_TASKS TO COMPLETE_
**a.** In the BioPerl mailing list post, which module does the writer call one of the most important BioPerl modules?
**b.** From the BioPerl mailing list post, return the passage starting with "Since I don't" and going on through "file will do.".
---- EXCERPT
[Bioperl-l] Call to users/developers -- user cases that bring Bioperl to its knees

Bruno Vecchi vecchi.b at gmail.com
Mon Feb 23 16:52:57 UTC 2009


This trivial example, applied to a large input sequence, could help optimize
what I think is one of the most important BioPerl modules: Bio::SeqIO.

#!/usr/bin/perl
> use strict;
> use warnings;
>
> use Bio::SeqIO;
>
> my $infile = 'sequences.gp'
>
> my $seqI = Bio::SeqIO->new(
>    -file => '<' . $infile,
>    -format => 'genbank',
>    -flush => 0,                    # This makes it go faster
> );
>
> my $seqO = Bio::SeqIO->new(
>    -fh => \*STDOUT,
>    -format => 'fasta',
> );
>
> while (my $seq = $seqI->next_seq) {
>    $seqO->write_seq($seq);
> }
>

Since I don't know what the policy is on file attachments on the mailing
list, I'll refrain from sending you the >4MB file that I had prepared for
profiling. I could send it to you directly if you ask me to, although any
sequence file will do.
--------
---- DATA SHOWN
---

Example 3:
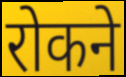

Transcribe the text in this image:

रोकने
--------
_RESPONSES FOR EACH TASK_
**a.** Bio::SeqIO

**b.**
Since I don't know what the policy is on file attachments on the mailing
list, I'll refrain from sending you the >4MB file that I had prepared for
profiling. I could send it to you directly if you ask me to, although any
sequence file will do.